The deluge of data did not stop at just labor and price releases. The Commerce Department reported U.S. retail prices in October. Excluding auto dealers and gasoline service stations, sales rose 0.5%, which was above the 0.4% gain expected in a survey of economists by Bloomberg and much higher than the 0.1% rise reported in September. Eight out of 13 categories showed increases, including solid growth at department stores and online merchants as they prepare for the holiday shopping season. So-called “control group” sales, which are key components of the government’s GDP calculation, rose 0.8% in October, the most in four months. The data suggest that in spite of labor headwinds, consumer spending picked up steam in the early weeks of holiday splurges. Many retailers consider October now the unofficial start of the season, so these numbers bode well for the official kickoff which begins on Black Friday, the day after Thanksgiving. If you think holiday ads are starting earlier and earlier….they are, at least this year. According to ad racker iSpot, holiday TV ads started in October, and companies have spent $1.5 billion over the past nine weeks, a 13% increase from a year ago. Amazon.com aired its first holiday TV ad on October 13, much earlier than last year when it started November 1.  

The National Association of Homebuilders and Wells Fargo confidence survey showed that market conditions inched up a bit in December. The index rose 1 point to 39, the highest since April. However, the gauge remains below 50, which is the dividing line between good and poor conditions. “Builders continue to face supply-side headwinds, as regulatory costs and material prices remain stubbornly high,” said Robert Dietz, chief economist at the NAHB. “Rising inventory also has increased competition for newly built homes.” An index which tracks prospective buyer traffic was flat. Home closings among publicly traded builders are expected to rise a bit next year after an anticipated 4% drop in 2025, Bloomberg Intelligence analyst Drew Reading said in a Dec. 1 note. This month, 67% of builders reported using sales incentives while 40% reported cutting prices. Mortgage rates hovering around 6.3%-6.4% has helped a bit, but many households still sit with mortgage rates below 5% secured during the post-pandemic period when the Fed pushed its benchmark rate to 0%. By region, builder sentiment rose the most in the Midwest and also picked up in the West. Sentiment in the South, the biggest homebuilding region, slipped.  

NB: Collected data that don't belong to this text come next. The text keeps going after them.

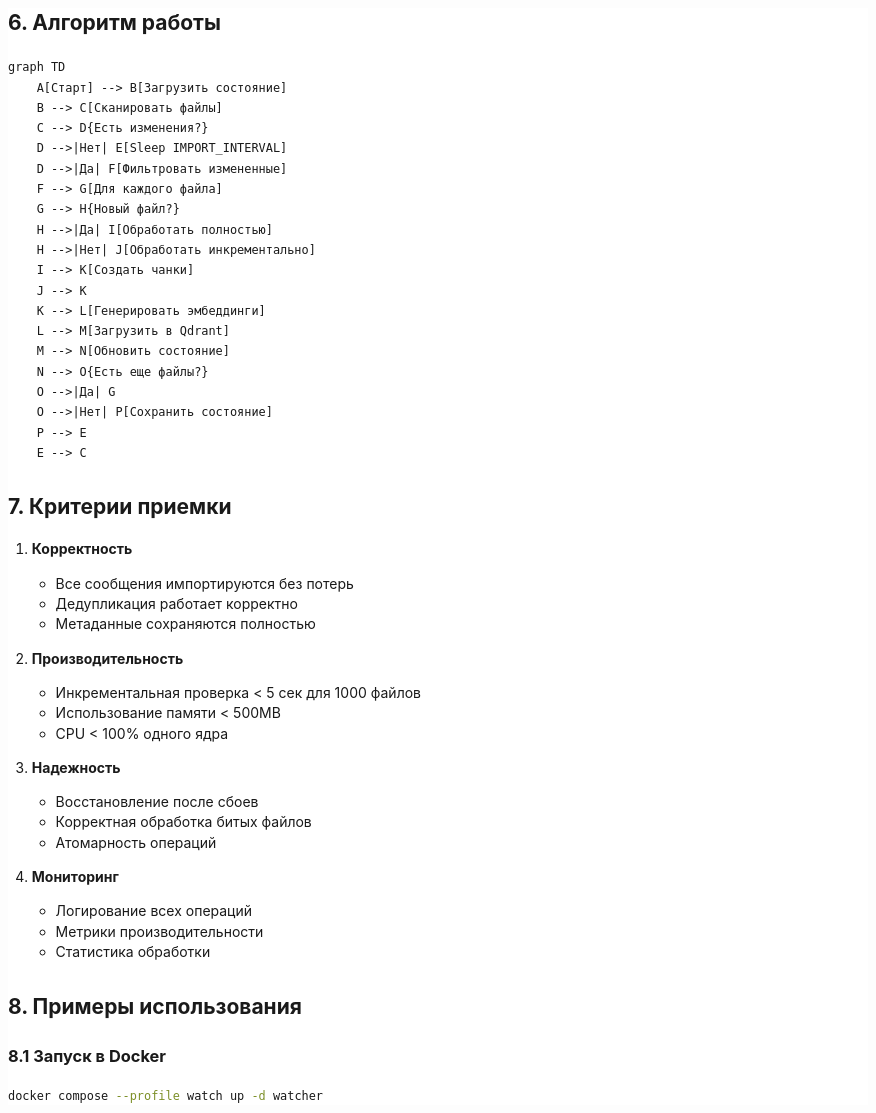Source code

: ## 6. Алгоритм работы

```mermaid
graph TD
    A[Старт] --> B[Загрузить состояние]
    B --> C[Сканировать файлы]
    C --> D{Есть изменения?}
    D -->|Нет| E[Sleep IMPORT_INTERVAL]
    D -->|Да| F[Фильтровать измененные]
    F --> G[Для каждого файла]
    G --> H{Новый файл?}
    H -->|Да| I[Обработать полностью]
    H -->|Нет| J[Обработать инкрементально]
    I --> K[Создать чанки]
    J --> K
    K --> L[Генерировать эмбеддинги]
    L --> M[Загрузить в Qdrant]
    M --> N[Обновить состояние]
    N --> O{Есть еще файлы?}
    O -->|Да| G
    O -->|Нет| P[Сохранить состояние]
    P --> E
    E --> C
```

## 7. Критерии приемки

1. **Корректность**
   - Все сообщения импортируются без потерь
   - Дедупликация работает корректно
   - Метаданные сохраняются полностью

2. **Производительность**
   - Инкрементальная проверка < 5 сек для 1000 файлов
   - Использование памяти < 500MB
   - CPU < 100% одного ядра

3. **Надежность**
   - Восстановление после сбоев
   - Корректная обработка битых файлов
   - Атомарность операций

4. **Мониторинг**
   - Логирование всех операций
   - Метрики производительности
   - Статистика обработки

## 8. Примеры использования

### 8.1 Запуск в Docker
```bash
docker compose --profile watch up -d watcher
```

In terms of previously-owned homes, the National Association of Realtors (NAR) reported sales rose 1.2% at an annual rate in October. The median sales price was up 2.1% from a year ago to $415,200, but that figure is down from this year’s peak of $432,700 reached in June. Somewhat ironically, sales were strongest among the more expensive homes, for example those costing $750,000 or more. Existing home sales make up approximately 90% of all residential transactions. Homes remained on the market 34 days, the longest stretch of any October since 2019. According to Lawrence Yun, Chief Economist at NAR, in order for sales to return to pre-Covid levels, “it requires drastically larger supply. We’re not seeing that. And a much more meaningful decline in mortgage rates.” Current rates for 30-year mortgages are hovering around 6.3%, down from closer to 7% in late spring. Yun’s “meaningful decline” means rates below 6%. Since the Fed reduced its benchmark federal funds rate, which federal banks charge each other for overnight loans, the U.S. government yield on 30-year debt has risen from 4.787% last week to 4.823% today so hopes of another leg down in mortgage rates are unlikely anytime soon.